* SET OF TASKS
1. Answer these questions from the essay on protest slogans:
(a) What amended slogan replaces "Arrest Killer Cops!"?
(b) Which group is named as the source of the original slogan "Defend Pilsen: Stop the TIF Expansion"?
(c) Which figures does the essay name as having made gestures toward a "right to rebel"?
2. Please copy the essay on protest slogans word for word from "The unions fear" to "media, and superstructure.".

Segment Start: READING PASSAGE

One of the greatest achievements of the union bureaucracy in this country is that they have managed to still convince masses of people that they are guiding an upward trend. The unions are not only subject to little criticism, but in fact they are subject to no public criticism even when they undergo the underwriting of contemporary history. Families have not thrived this century! But we are to believe them insofar that when we sign their cards, they will lead us to this new imagination. 

The unions fear an employment of life that is not predicated on wage labor, so they paint over the cracks left by capitalist education, media, and superstructure. 

Original Slogan:

“Defend Pilsen: Stop the TIF Expansion” (As seen with Residents Against TIF Expansion)

Amended Slogan:

“Liberate Pilsen: Fight Capital”

Gentrification is a perfect microcosm for those defense movements that go so wrong. This is precisely because the term and understanding of gentrification itself is bourgeois! Just as we attack the use of life under wage labor, we attack the use of land under State, finance, and so on. But in the case of labor we are not satisfied with a return to higher real wages or a step towards workplace parity. No, we seek the evolution of our collective life to something greater, more liberating. The same must be said for gentrification then in that we must resist staking a claim on gentrification, as if what? The petit-bourgeoisie are the base of support we seek to build our platform on? As if poverty, caste, and segregation are anymore desirable? 

We must resist this tendency.

Original Slogan:

“It is Right to Rebel/Resist” (As seen with Maoists, FRSO, SDS)

Amended Slogan:

“Abolish Rights, Abolish Classes”

As we have previously stated, ad nauseum, rights are inextricably tied to the bourgeois system. Since we have discussed this at length we see no reason to relitigate the issue at large, however we will still discuss the peculiarities of this phrase. No State has allowed this “Right to Rebel” in practical terms. Philosophers and Leaders have opined and made gestures towards this “right”, such as Locke and Jefferson to even Lenin, but in practice this right has never materialized. In America, the “right of succession” was shot down with the Civil War and rebellions were quashed in Indian Country. Out of all the  rights that “exist:”, this one is the most insane. 

Original Slogan:

“No Justice, No Peace!”

Amended Slogan:

We Seek Neither Justice or Peace: Only Liberation”

Justice is a fluid and slanted judgement. It holds no truth to its claims, and as such there should be a staunch rejection of empty promises. What is justice can only be defined by the justice system, and thus we observe this slogan as another which leaves a sour taste in our mouths. 

Peace is likewise a virtue so exalted as it is hollow. We cannot come to define peace as anything other than passivity, and as such we view peace as reactionary. Any peace we seek can only come in the abolition of classes, i.e. not under capitalism nor its justice system. Yet even then this supposed peace can only come at the end of the bitter struggle that will undoubtedly leave bloodshed and destruction around the world. Thus, we seek no justice, and no peace.

Original Slogan:

“Arrest Killer Cops!”

Amended Slogan:

“Abolish Police & the State”

Arresting killer cops implies the supremacy of  the justice system. As we discuss above, this is empty and reactionary. Furthermore, this slogan also implies the existence of good cops within the State system, therefore relying on a juxtaposition of morality within the State itself.

As much as one may enjoy a moral witch-hunt of such capacity, we simply don’t share in this hilarity. The bourgeoisie can purge its forces’ ranks every 4 years, and we would still be left in crisis.

Segment End: READING PASSAGE
Segment Start: RECORD EXTRACTS

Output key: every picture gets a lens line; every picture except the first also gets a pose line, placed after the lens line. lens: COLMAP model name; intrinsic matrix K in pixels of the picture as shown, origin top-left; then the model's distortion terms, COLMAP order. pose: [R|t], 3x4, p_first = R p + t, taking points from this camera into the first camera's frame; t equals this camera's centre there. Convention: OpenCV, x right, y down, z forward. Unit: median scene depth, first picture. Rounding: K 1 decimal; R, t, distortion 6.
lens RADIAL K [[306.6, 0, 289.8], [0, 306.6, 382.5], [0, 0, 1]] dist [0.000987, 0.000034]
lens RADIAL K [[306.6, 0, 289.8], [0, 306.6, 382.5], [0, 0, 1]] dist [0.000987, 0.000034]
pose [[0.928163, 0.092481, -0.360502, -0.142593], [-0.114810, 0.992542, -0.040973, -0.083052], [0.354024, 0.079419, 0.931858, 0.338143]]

Segment End: RECORD EXTRACTS
Segment Start: RECORD EXTRACTS

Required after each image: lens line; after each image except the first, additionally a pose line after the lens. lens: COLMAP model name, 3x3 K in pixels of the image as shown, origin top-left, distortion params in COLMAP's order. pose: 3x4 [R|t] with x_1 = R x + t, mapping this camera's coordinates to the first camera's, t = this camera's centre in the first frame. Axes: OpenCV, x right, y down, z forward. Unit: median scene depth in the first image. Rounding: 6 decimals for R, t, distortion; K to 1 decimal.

Segment End: RECORD EXTRACTS
Segment Start: RECORD EXTRACTS

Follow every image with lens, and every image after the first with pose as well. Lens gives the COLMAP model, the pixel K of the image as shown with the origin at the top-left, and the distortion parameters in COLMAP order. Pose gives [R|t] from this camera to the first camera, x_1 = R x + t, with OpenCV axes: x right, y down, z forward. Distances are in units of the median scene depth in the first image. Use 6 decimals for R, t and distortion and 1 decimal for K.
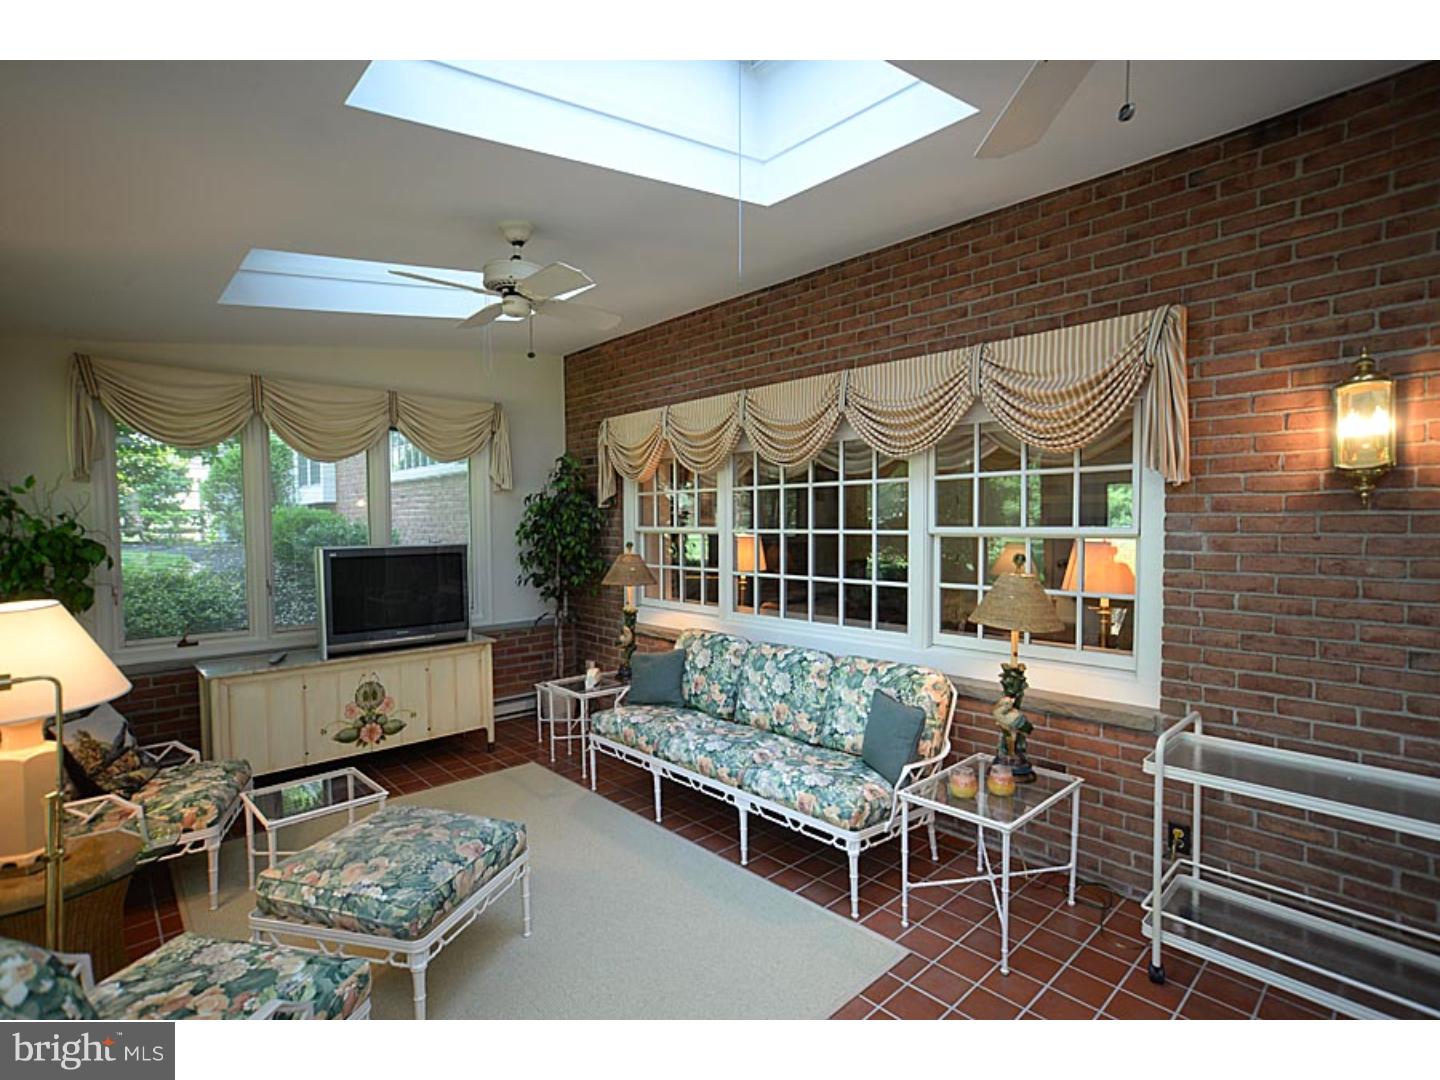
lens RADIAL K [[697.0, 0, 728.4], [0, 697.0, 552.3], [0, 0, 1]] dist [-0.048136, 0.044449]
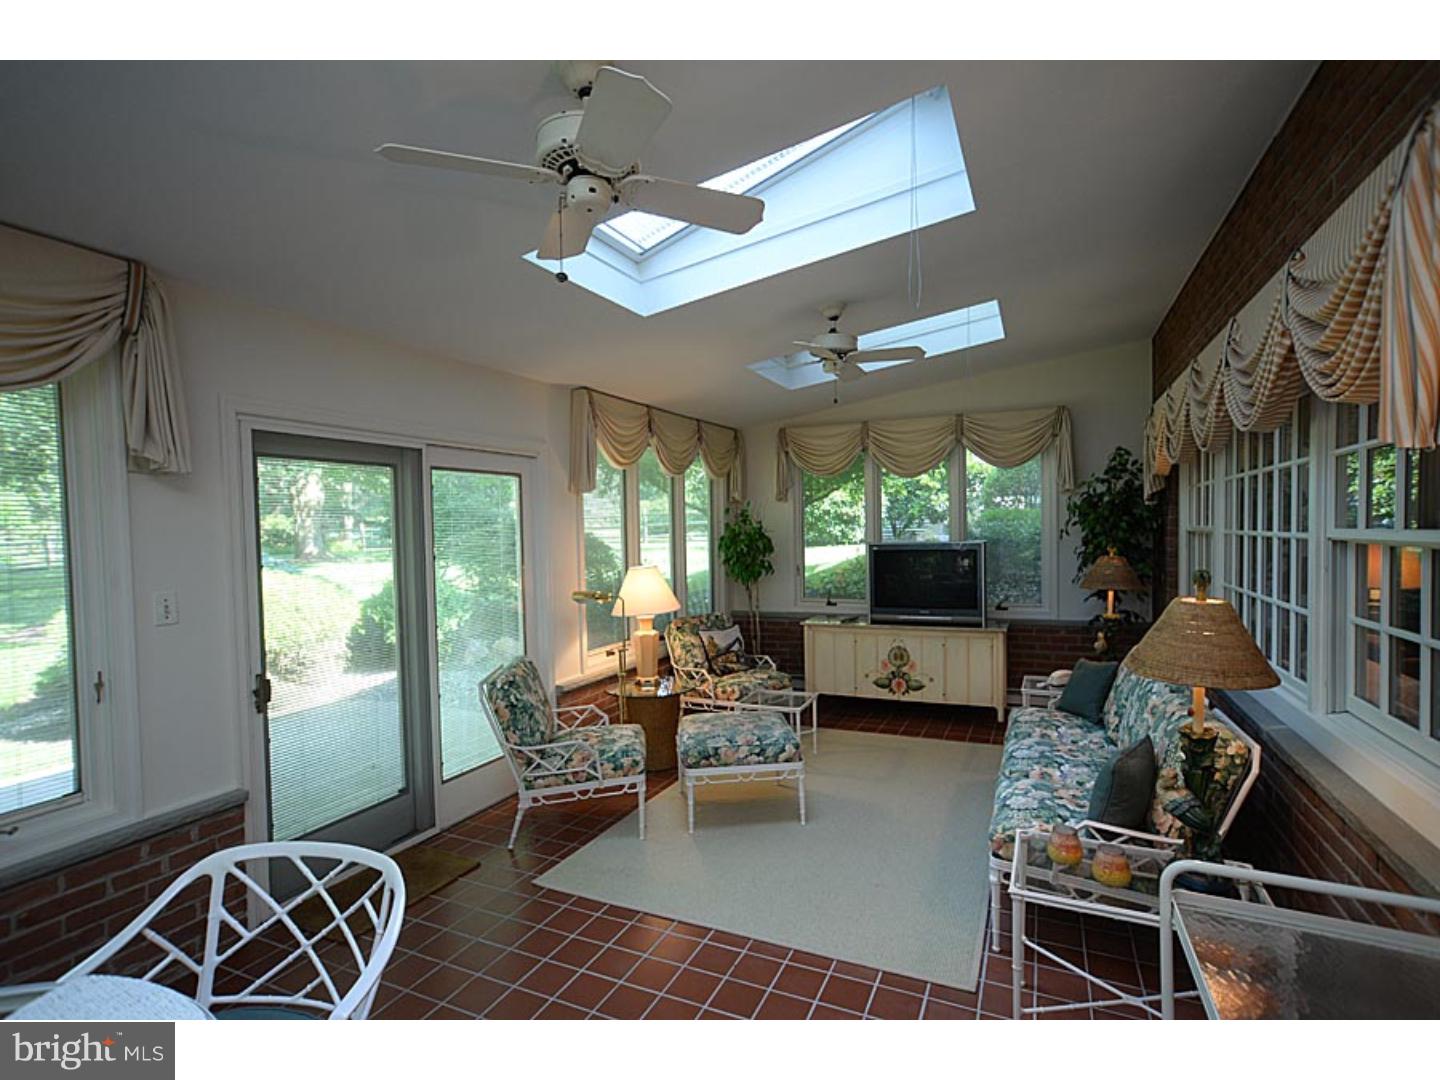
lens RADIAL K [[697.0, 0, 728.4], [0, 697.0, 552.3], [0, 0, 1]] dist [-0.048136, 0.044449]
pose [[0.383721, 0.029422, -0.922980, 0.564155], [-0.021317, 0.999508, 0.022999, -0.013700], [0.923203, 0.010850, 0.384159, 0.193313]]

Segment End: RECORD EXTRACTS

* RESPONSE LIST
1.
(a) "Abolish Police & the State"
(b) Residents Against TIF Expansion
(c) Locke, Jefferson, and Lenin

2.
The unions fear an employment of life that is not predicated on wage labor, so they paint over the cracks left by capitalist education, media, and superstructure.